Rationale: This threshold ensures that variants receive priority based on either: - Strong clinical evidence (Tier 1 + any phenotype association), OR - High-impact predictions with strong phenotype relevance (Tier 2-4)

6 Integration with IMPACT-VIS

Final output from IMPACT-SNV consists of per-sample SNV_IMPACT.gds files containing:

  • Complete variant coordinates and reference/alternate alleles
  • All functional annotations from FAVOR database
  • Assigned tier classification and IMPACT score
  • Sample-level genotype and quality information

These files are directly consumed by the IMPACT-VIS visualization module, enabling interactive exploration of prioritized variants alongside structural variants and copy number variants in a unified framework.

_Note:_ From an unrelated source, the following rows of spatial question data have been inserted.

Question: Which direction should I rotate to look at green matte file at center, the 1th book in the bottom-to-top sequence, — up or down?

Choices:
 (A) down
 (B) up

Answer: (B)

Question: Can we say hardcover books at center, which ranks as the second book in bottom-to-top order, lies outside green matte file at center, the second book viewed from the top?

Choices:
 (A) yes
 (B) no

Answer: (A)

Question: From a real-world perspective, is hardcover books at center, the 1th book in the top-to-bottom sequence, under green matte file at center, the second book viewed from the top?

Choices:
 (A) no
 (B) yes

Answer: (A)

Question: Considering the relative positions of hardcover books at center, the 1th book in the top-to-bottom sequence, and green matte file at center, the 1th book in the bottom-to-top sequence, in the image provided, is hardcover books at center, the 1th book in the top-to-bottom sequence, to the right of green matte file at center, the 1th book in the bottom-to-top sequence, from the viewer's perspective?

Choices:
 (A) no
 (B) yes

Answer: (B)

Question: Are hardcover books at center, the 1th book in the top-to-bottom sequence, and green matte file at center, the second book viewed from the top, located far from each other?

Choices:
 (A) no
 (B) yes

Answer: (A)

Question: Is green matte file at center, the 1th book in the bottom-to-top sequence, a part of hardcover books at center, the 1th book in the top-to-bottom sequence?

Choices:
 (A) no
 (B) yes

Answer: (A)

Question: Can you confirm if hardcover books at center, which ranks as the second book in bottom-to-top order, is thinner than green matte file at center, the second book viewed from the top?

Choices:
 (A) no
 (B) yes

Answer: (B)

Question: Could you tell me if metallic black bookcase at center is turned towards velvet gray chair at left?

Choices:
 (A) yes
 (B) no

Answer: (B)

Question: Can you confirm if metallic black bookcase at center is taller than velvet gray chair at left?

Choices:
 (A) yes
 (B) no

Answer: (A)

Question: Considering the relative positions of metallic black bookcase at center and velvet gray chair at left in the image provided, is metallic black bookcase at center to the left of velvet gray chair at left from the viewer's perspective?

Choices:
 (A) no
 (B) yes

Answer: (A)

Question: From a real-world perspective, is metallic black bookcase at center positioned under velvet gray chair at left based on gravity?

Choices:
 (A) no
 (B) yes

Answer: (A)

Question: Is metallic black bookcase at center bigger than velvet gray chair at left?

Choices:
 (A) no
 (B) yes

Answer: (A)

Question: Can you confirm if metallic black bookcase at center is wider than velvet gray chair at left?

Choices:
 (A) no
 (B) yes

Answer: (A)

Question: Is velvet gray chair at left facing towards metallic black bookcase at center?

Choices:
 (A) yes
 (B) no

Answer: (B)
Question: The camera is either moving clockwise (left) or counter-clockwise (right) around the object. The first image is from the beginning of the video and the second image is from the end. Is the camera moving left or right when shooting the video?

7 Computational Efficiency

The SNV module employs on-disk processing strategies to handle genome-scale data:

  • GDS on-disk filtering: Variant filtering performed at HDF5 layer, minimizing memory usage
  • Chromosome-specific processing: Variants partitioned by chromosome for parallelization
  • Lazy evaluation: Annotations loaded only for variants meeting filter criteria
  • Annotation state caching: User classifications and notes stored in lightweight RDS files

This architecture enables responsive interactive visualization even for large genomes (30,000+ variants per sample) on modest hardware resources.